Первокурсник с веснушчатым носом удивленно слушал их. Медве, с белым тюрбаном из марли на голове, на четвереньках прополз в конец кровати и бросил Лацковичу «Робура-завоевателя». Затем снова лег и, жуя хлеб с жиром, тоже начал читать. Здешняя четвертая диета совпадала с обычным повседневным питанием в училище, только вдобавок из маленькой кухни лазарета часто приносили еще компот, печеные яблоки, чай и галеты.

4

Когда Медве вернулся в роту, настала пора черных предрассветных прогулок. Он еще ходил на перевязки и был на неделю освобожден от строевой подготовки. Вместо зарядки он со скорбной кучкой больных медленно обходил по аллее главное здание. Потом срок освобождения — последний остаток его былых привилегий — истек. Впрочем, освобождение это принесло ему больше вреда, чем пользы.

Курсанты смотрели на освобожденных с завистью и презрением. Однако Медве не слишком опечалился, когда пришло время покинуть лазарет. Он был полон ожидания и чуть ли не обрадовался, вновь увидев своды огромной столовой. В предобеденной толчее он подбежал к Каппетеру.

— Эй…

Он хотел сказать ему что-то такое, что наверняка должно было его заинтересовать, но тот, недвусмысленно мотнув головой, отвернулся. Калудерски с удивлением взглянул на Медве.

— Ну? Чего разошелся? — спросил он вместо Каппетера и, не дожидаясь ответа, скривил лицо в глумливой гримасе, глядя на красующийся на лицо Медве пластырь. — Кто это тебе насрал на морду?

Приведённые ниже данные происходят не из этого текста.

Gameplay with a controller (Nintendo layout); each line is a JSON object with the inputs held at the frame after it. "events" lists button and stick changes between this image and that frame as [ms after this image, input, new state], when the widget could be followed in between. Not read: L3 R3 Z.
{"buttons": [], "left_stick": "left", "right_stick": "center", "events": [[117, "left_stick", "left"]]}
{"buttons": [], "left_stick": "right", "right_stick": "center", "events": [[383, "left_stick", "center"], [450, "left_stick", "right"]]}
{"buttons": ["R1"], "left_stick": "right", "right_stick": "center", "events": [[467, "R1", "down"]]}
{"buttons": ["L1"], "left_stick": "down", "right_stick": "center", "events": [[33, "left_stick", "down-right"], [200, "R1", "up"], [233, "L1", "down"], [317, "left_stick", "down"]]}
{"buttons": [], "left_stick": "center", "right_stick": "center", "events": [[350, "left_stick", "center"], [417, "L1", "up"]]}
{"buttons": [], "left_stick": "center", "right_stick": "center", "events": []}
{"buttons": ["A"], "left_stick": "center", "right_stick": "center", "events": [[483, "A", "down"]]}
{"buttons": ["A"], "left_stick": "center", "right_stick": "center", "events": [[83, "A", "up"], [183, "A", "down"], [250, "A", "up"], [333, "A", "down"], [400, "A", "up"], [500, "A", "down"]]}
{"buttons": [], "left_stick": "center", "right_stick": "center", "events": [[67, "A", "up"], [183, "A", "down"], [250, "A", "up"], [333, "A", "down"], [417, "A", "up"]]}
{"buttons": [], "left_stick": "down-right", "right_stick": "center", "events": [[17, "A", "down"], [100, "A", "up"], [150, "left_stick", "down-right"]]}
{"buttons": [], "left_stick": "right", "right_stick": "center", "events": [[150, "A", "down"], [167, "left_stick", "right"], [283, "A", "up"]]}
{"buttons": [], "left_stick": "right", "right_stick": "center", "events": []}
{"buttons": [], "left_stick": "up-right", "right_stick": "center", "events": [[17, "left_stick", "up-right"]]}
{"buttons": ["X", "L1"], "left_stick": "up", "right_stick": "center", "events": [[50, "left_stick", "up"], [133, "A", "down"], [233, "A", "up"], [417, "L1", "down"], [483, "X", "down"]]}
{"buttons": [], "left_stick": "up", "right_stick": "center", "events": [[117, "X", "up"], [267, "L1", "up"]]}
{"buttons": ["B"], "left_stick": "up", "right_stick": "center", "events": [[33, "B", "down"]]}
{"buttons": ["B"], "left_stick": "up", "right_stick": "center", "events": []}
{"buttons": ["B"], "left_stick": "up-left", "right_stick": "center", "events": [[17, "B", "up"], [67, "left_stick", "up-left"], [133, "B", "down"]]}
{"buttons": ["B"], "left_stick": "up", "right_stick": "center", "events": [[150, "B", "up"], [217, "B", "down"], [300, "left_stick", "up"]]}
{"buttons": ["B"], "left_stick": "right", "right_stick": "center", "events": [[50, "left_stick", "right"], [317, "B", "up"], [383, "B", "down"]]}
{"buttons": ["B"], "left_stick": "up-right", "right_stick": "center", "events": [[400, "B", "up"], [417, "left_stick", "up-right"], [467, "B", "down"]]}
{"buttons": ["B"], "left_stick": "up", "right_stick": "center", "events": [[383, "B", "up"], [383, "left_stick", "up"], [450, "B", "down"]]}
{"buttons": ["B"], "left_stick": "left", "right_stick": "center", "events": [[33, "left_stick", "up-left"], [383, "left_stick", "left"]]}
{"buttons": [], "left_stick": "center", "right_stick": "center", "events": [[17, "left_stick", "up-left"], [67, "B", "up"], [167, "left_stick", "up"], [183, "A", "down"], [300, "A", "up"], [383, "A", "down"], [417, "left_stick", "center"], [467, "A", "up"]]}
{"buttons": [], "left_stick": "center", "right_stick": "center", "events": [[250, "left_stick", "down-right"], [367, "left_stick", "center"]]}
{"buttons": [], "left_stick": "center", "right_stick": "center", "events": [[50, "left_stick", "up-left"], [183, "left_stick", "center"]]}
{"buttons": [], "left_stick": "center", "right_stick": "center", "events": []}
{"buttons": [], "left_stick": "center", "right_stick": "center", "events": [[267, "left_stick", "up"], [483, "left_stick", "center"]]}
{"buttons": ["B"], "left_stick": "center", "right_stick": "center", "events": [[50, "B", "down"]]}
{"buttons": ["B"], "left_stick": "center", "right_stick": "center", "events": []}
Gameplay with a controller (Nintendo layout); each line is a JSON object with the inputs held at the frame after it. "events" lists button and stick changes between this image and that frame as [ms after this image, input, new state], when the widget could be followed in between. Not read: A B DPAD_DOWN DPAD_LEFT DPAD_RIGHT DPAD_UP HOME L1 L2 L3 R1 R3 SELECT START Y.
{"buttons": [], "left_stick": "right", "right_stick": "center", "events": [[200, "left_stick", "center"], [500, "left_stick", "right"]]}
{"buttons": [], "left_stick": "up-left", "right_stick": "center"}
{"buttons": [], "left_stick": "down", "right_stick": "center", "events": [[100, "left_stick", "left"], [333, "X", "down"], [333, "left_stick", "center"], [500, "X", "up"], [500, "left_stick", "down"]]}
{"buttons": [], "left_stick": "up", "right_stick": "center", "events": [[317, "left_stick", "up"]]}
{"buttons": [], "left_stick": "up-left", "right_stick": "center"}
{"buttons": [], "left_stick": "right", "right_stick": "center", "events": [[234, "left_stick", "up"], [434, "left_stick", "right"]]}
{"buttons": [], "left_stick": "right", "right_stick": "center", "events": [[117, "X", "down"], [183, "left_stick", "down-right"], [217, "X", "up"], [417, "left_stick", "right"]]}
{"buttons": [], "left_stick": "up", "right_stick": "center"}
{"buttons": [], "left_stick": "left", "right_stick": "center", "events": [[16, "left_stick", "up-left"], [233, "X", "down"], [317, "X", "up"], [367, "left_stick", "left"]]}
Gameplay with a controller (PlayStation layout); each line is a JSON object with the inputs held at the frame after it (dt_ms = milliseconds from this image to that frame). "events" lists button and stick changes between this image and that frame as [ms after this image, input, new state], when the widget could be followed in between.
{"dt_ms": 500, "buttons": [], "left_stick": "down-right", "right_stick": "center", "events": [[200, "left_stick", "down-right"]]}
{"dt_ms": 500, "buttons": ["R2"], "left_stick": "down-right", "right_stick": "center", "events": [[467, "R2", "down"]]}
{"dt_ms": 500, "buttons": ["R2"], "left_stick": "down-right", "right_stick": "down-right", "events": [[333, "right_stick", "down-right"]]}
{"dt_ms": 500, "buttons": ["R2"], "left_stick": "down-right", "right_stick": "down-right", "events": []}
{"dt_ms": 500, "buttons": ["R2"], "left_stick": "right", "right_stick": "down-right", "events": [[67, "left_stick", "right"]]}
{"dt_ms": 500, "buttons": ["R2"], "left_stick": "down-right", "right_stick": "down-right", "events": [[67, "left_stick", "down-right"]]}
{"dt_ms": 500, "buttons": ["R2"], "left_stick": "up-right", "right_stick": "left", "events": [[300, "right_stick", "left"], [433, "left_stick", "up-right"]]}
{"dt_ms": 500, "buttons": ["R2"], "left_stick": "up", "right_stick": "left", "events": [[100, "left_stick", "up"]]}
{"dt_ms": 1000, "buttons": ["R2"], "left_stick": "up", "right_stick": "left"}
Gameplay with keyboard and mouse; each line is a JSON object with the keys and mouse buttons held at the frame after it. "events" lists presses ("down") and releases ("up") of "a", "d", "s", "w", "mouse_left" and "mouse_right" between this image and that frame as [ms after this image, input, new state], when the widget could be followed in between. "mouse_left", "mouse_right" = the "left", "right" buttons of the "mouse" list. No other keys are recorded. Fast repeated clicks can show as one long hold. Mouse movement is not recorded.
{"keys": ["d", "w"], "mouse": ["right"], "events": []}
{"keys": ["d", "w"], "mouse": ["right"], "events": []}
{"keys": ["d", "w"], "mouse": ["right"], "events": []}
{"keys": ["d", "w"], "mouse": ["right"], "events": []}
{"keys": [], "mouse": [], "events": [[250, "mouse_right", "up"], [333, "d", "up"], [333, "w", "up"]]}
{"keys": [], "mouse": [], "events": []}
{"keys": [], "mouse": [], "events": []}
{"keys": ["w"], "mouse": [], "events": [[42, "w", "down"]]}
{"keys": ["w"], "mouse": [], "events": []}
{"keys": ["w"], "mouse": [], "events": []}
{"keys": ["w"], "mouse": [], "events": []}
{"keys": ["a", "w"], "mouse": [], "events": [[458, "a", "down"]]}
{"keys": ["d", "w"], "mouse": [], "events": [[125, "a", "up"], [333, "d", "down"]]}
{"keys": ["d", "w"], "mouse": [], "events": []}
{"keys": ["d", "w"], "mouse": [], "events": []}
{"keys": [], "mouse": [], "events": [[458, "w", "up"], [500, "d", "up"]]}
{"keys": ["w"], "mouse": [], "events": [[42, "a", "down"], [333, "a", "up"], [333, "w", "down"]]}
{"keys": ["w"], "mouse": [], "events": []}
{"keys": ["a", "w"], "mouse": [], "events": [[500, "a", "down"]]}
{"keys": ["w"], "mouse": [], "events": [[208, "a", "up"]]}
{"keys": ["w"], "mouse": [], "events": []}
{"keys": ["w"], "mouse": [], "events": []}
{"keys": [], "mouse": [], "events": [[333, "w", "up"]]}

Многие рассмеялись, и Каппетер тоже повернулся к Медве и засмеялся вместе со всеми. Он повторил слова Калудерски, а затем, оставив Медве, сел на свое место.

В тот же день, точно в назидательных сказках с картинками для детей, Геребен нечаянно выколол Калудерски глаз. Острием циркуля Геребен пытался открыть заклинившуюся дверцу заднего шкафа, к Калудерски спиной, а тот, резко повернувшись налетел на раскрытый циркуль. Он повредил глаз и был доставлен в городскую больницу, но так и не извлек из этого тяжкого урока главного вывода, что смеяться над чужой бедой опасно, ибо, три недели спустя, перед самыми рождественскими каникулами он вернулся, прямо-таки кичась своей черной повязкой.

Шульце смотрел на кучку освобожденных от строевой подготовки по состоянию здоровья с патологической, бессильной, скрежещущей зубами ненавистью. Это освобождение в общем не имело никакого смысла. Освобожденные действительно не принимали участия в зарядке и строевых упражнениях, но когда унтер-офицер несметное число раз на дню заставлял всю роту в наказание делать зарядку и ложиться, ему, естественно, и в голову не приходило освобождать их от этого. Вечером и утром, однако, Шульце истязал Медве за его освобождение особо. Повсюду была сплошная грязь. Чистить башмаки полагалось в умывалке. «Вам не трудно поднять щетку, молодой господин? — спрашивал Шульце. — Вы не устали? Или вы освобождены и от этого? От умывания вы, надеюсь, не освобождены? Покажите шею!» — вдруг начинал он орать.

— Цаца этакая! — в ярости шипел он сквозь зубы и приказывал Медве умываться заново. — Вот так-то! Ишь, цаца! — В такие моменты он терял свое редкое самообладание.

Перейти на страницу:

Все книги серии Зарубежный роман XX века

Равнодушные
Равнодушные

«Равнодушные» — первый роман крупнейшего итальянского прозаика Альберто Моравиа. В этой книге ярко проявились особенности Моравиа-романиста: тонкий психологизм, безжалостная критика буржуазного общества. Герои книги — представители римского «высшего общества» эпохи становления фашизма, тяжело переживающие свое одиночество и пустоту существования.Италия, двадцатые годы XX в.Три дня из жизни пятерых людей: немолодой дамы, Мариаграции, хозяйки приходящей в упадок виллы, ее детей, Микеле и Карлы, Лео, давнего любовника Мариаграции, Лизы, ее приятельницы. Разговоры, свидания, мысли…Перевод с итальянского Льва Вершинина.По книге снят фильм: Италия — Франция, 1964 г. Режиссер: Франческо Мазелли.В ролях: Клаудия Кардинале (Карла), Род Стайгер (Лео), Шелли Уинтерс (Лиза), Томас Милан (Майкл), Полетт Годдар (Марияграция).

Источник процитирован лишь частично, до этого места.